Hollywood doesn't make good video game movies for the same reason General Motors doesn't make motorized unicycles: they're stupid ideas, there's very little money in it and they aren't very good at making their regular product to begin with.
Rule number one in making a movie about Street Fighter is to take the characters and have them fight. Rule number two shouldn't have to exist, but if it did, it would be filling the time between fights with musical training montages or musical montages of shorter fights. Ignoring these simple rules I just invented ten years after they made it, Street Fighter was so desperate to keep a fight from breaking out they went so far as to turn Dhalsim into a lab technician and Chun Li, E. Honda, and Balrog into telejournalists.
Im not even going to go into how the movie is nothing like the game because that would be shooting fish in a barrel. Im talking about cliches that were old 40 years ago and plot holes you could drive a Mack truck through. The mystery, if you could call it that, doesnt exactly need Sherlock Holmes to solve. Larry Holmes could solve it.

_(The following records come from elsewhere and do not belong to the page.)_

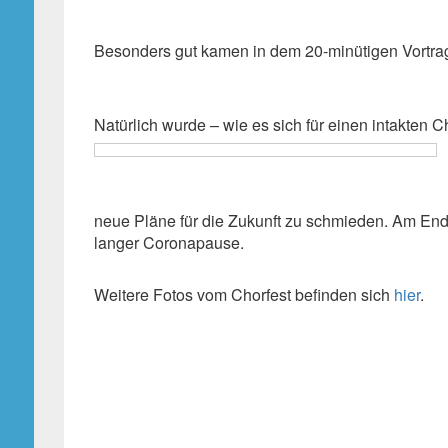
Besonders gut kamen in dem 20-minütigen Vortrag
Natürlich wurde – wie es sich für einen intakten 
neue Pläne für die Zukunft zu schmieden. Am En
langer Coronapause.
Weitere Fotos vom Chorfest befinden sich
hier
.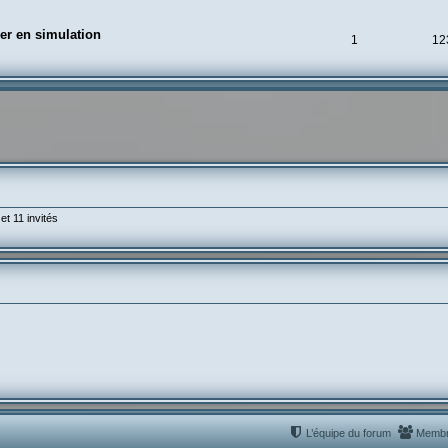
er en simulation
1
12
et 11 invités
L’équipe du forum
Memb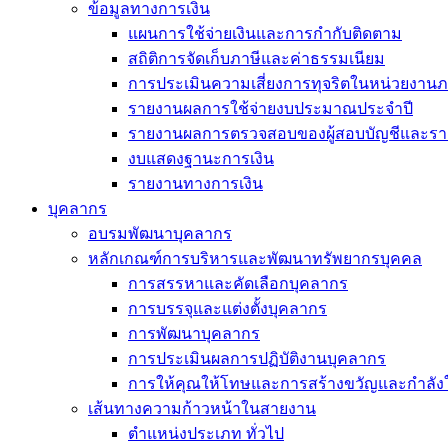
ข้อมูลทางการเงิน
แผนการใช้จ่ายเงินและการกำกับติดตาม
สถิติการจัดเก็บภาษีและค่าธรรมเนียม
การประเมินความเสี่ยงการทุจริตในหน่วยงานภ
รายงานผลการใช้จ่ายงบประมาณประจำปี
รายงานผลการตรวจสอบของผู้สอบบัญชีและรา
งบแสดงฐานะการเงิน
รายงานทางการเงิน
บุคลากร
อบรมพัฒนาบุคลากร
หลักเกณฑ์การบริหารและพัฒนาทรัพยากรบุคคล
การสรรหาและคัดเลือกบุคลากร
การบรรจุและแต่งตั้งบุคลากร
การพัฒนาบุคลากร
การประเมินผลการปฏิบัติงานบุคลากร
การให้คุณให้โทษและการสร้างขวัญและกำลัง
เส้นทางความก้าวหน้าในสายงาน
ตำแหน่งประเภท ทั่วไป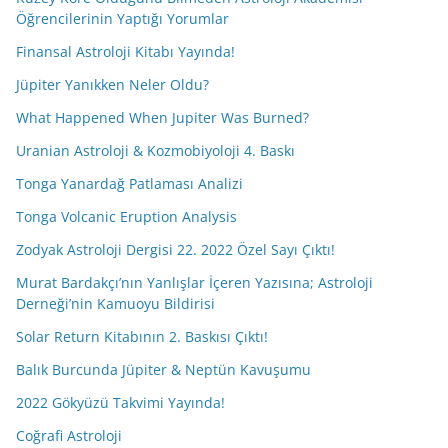
Öğrencilerinin Yaptığı Yorumlar
Finansal Astroloji Kitabı Yayında!
Jüpiter Yanıkken Neler Oldu?
What Happened When Jupiter Was Burned?
Uranian Astroloji & Kozmobiyoloji 4. Baskı
Tonga Yanardağ Patlaması Analizi
Tonga Volcanic Eruption Analysis
Zodyak Astroloji Dergisi 22. 2022 Özel Sayı Çıktı!
Murat Bardakçı’nın Yanlışlar İçeren Yazısına; Astroloji
Derneği’nin Kamuoyu Bildirisi
Solar Return Kitabının 2. Baskısı Çıktı!
Balık Burcunda Jüpiter & Neptün Kavuşumu
2022 Gökyüzü Takvimi Yayında!
Coğrafi Astroloji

"If Super Mario Bros. was the first nail in the coffin of movies based on video games, then Wing Commander was the last, because—believe me—nobody ever took video game movies seriously after this complete and utter ruination of gaming's best original sci-fi saga. They shoulda just saved themselves a heap of trouble and put some kid's Let's Play of Wing Commander IV in theaters. Woulda made a lot more money."
The créme of the crap in Uwe Boll's abysmal resumé, a film so bad the worst part comes before the camera even starts running. For a film that is called Alone In The Dark, barely ever is anyone alone at any given time. What constitutes "horror" in this film is turning the light switches on and off again, as well as casting Tara Reid as a scientist. This film is the very reason we list Uwe Boll as the #1 Worst Director in Hollywood.
How did anyone think this was the way to do a Mario movie? Yeah, you can't exactly have a guy hopping on mushrooms and running on platforms and call it a movie; well, I guess that's the plot of Fear and Loathing in Las Vegas, but still, I think if you start from there and then brainstorm, the first thing I would tackle is how Mario knows how to hit all those secret power-up blocks. It would be EPIC, I tell you!
[...]That's a big part of why movie versions of video games struggle so much. Frequently, the narrative of the game is inseparable from it's structural and mechanical ambitions, and when you rip those things out to get a purely cinematic experience out of it, you're left holding something that is decidedly less impressive and engaging than when you started out with.